Overall, the study indicates that certain surgical procedures -and not the overall surgical load- are predictive of the likelihood for CC0. In addition to UAP, the top feature ranking was complemented by regional lymph node dissection, including pelvic, para—aortic or retroperitoneal lymphadenectomy. In the past, descriptions of extensive retroperitoneal nodal debulking and subsequent long-term survival justified performing these procedures in selected patients [27]. Between 2014 and 2019, the results of the LION trial were not available [28]. Therefore, during surgical cytoreduction either on the upfront or delayed setting, the bilateral pelvic and para-aortic regions were systematically assessed, and consequently, systematic lymphadenectomy was rather routinely performed.

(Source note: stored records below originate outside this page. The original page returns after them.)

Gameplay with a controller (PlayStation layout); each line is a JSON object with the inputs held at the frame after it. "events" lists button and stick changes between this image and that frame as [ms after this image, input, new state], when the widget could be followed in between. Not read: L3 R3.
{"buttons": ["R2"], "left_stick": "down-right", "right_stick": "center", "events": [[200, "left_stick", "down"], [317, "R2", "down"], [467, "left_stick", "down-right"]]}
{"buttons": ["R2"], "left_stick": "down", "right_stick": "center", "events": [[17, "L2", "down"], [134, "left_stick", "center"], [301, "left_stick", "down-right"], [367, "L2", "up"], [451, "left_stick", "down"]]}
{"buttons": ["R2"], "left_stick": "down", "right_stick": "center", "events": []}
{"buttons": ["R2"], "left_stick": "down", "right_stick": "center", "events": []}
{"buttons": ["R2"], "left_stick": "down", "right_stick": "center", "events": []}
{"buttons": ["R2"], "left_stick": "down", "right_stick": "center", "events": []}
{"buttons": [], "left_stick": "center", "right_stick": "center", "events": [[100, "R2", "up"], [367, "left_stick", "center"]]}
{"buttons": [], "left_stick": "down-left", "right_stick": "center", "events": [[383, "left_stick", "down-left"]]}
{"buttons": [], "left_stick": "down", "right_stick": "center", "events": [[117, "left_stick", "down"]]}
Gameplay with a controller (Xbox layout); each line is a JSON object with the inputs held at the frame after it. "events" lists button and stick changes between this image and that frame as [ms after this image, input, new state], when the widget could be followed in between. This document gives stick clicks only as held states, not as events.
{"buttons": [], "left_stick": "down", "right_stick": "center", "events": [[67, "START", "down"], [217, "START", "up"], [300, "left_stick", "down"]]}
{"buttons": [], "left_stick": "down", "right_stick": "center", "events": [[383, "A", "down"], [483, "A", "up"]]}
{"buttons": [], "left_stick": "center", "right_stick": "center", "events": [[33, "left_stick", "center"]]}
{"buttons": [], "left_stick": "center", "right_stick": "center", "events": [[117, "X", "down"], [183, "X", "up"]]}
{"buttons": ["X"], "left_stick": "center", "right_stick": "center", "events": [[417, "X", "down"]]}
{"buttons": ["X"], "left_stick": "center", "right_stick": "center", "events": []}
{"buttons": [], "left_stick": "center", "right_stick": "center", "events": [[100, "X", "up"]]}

Following publication of the LION trial results, routine lymphadenectomy is not warranted, as it does not confer a survival benefit unless there is evidence of macroscopically or radiologically enlarged lymph nodes. Distribution of the disease in anatomical regions such as the omental bursa, surface of the pancreas, lesser omentum, caudate lobe, portal riad to mention but a few should not be an absolute contraindication for debulking, except when a deep infiltration of porta hepatis or celiac trunk are present [29].
The established benefit of upper abdominal cytoreduction in advanced EOC has been demonstrated even for optimal cytoreduction [30,31]. In the study by Ren et al comparing 116 patients undergoing radical surgery in the upper abdomen with 237 patients undergoing standard surgery in which only nodules larger than 1 cm were resected in the upper abdomen, the PFS and OS were significantly higher in the radical surgery group compared to the standard surgery group (PFS: 19.5 vs. 13.3 months, HR: 0.61; 95% CI: 0.46–0.80, p < 0.001; OS: not reached vs. 39.3 months, HR: 0.47; 95% CI: 0.30–0.72, p < 0.001) [30]. In our study, we failed to confer a survival benefit from the sole performance of UAP. At first glance, this looks odd. We explained why UAP should be offered as part of a “surgical package” to selected patients. It appears that any transient benefit is potentially outplayed by a high disease load in that cohort of patients. The benefits from an intervention (UAP) depend not only on the hazard ratio but also on the shape of the underlying probability distribution, which is disease related. Therefore, the hazard ratio must be interpreted judiciously in studies where the duration of events is the primary efficacy variable. Although it can be helpful for the purposes of statistical hypothesis testing the benefit from the procedure, other measures such as median times to the study endpoint are important, particularly useful when the event of interest i.e., OS may eventually occur across the entire cohort. Then the time-to-event curve drops to zero, such that risk at the end of follow-up is not an issue [32]. In our study, although UAP increased the hazard rate for PFS, the treatment effect was larger because >50% of the patients did not have a relapse at the time. Our complete cytoreduction rates are comparable to other high-volume specialized centers [33].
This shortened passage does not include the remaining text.